The rich world has a poor conscience, and many people liked to alleviate their own unease by sending money to a woman who seemed like an activist for "the poorest of the poor." People do not like to admit that they have been gulled or conned, so a vested interest in the myth was permitted to arise, and a lazy media never bothered to ask any follow-up questions.

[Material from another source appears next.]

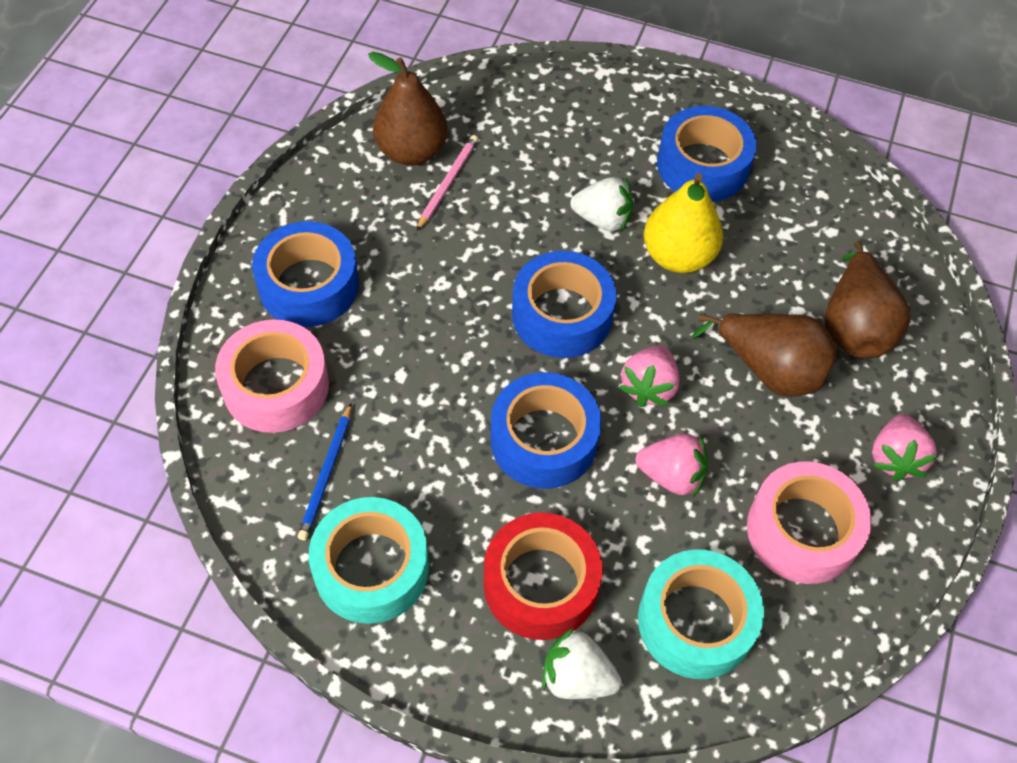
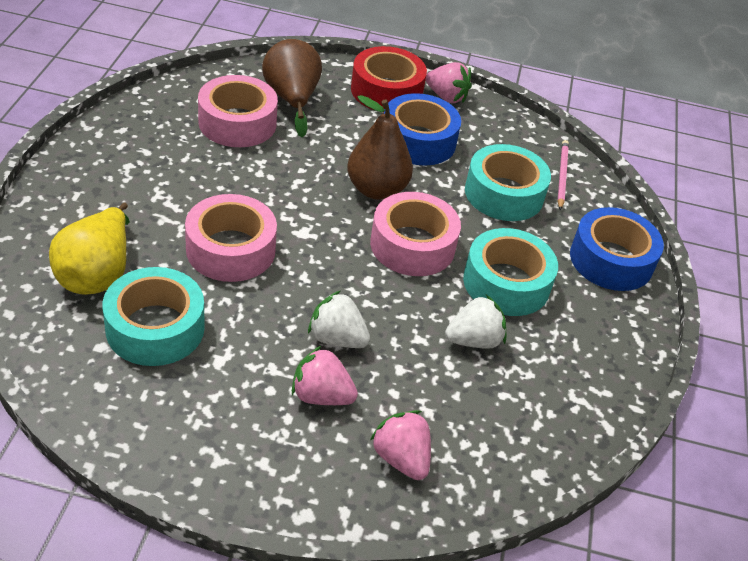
blue pencil: [298,403,352,541] = 1 -> none = 0
blue tape: [252,221,359,327] [490,372,601,489] [512,251,616,358] [657,106,757,202] = 4 -> [384,93,461,166] [570,207,664,291] = 2
brown pear: [368,52,448,165] [691,313,838,397] [825,241,911,359] = 3 -> [262,39,322,138] [347,95,413,200] = 2
pink tape: [215,319,329,433] [747,462,871,584] = 2 -> [185,194,277,282] [198,75,278,147] [370,192,461,276] = 3
turquoise tape: [309,497,429,624] [638,550,764,679] = 2 -> [102,267,205,366] [463,228,558,316] [465,144,551,221] = 3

It is a mean thing to seem to be an advocate for the poor, when you are in fact merely taking care of yourself. But it is a meaner thing to damn an advocate for the poor, while yourself doing nothing for the poor whatsoever, when all the while only doing something for yourself and your pocketbook. Mr. Hitchens left us still swinging that club; what he didn't do, was leave us seeking for understanding. In his writings, at least, he meant only to bludgeon, and seldom, if ever, to discern. But the world has enough and too much of people willing to bludgeon others, metaphorically if not physically, to assert their positions. What we need a bit more of are people more willing to engage in the hard practice of epiphany; of understanding and discernment. We need someone willing to tangle the holy with coercion and fraud, if that's what it takes. One could make the case that that's the line that Jesus trod: his parables we think so simple and clear are, in reality, as complex and confusing and almost fraudulent today as when they were first uttered. The kingdom of God is like a pearl that a man bought by selling all he had? It is like a woman who spends more than the coin is worth burning oil at night to find it, then wakes the family to have a party and spend more to celebrate finding it? It is like an assassin who practices throwing his blade before he goes out? It is like yeast, which makes the whole measure of flour unclean, rather than heilege?

Discernment is much more interesting than polemics; if it isn't nearly as much fun.

And I suspect had he examined Mother Teresa's work, rather than set out to savage it, he might have done the world a great deal more good.It might almost, dare I say it, have been an epiphany.